**Provided information:**
.....

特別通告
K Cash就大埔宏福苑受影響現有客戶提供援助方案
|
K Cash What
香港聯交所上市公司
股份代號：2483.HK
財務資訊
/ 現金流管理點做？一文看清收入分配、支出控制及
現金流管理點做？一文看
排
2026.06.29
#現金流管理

.....

**Problem:**
Set down the whole listing once more, exactly as it appears.

**Result below:**
特別通告
K Cash就大埔宏福苑受影響現有客戶提供援助方案
|
K Cash What
香港聯交所上市公司
股份代號：2483.HK
財務資訊
/ 現金流管理點做？一文看清收入分配、支出控制及
現金流管理點做？一文看
排
2026.06.29
#現金流管理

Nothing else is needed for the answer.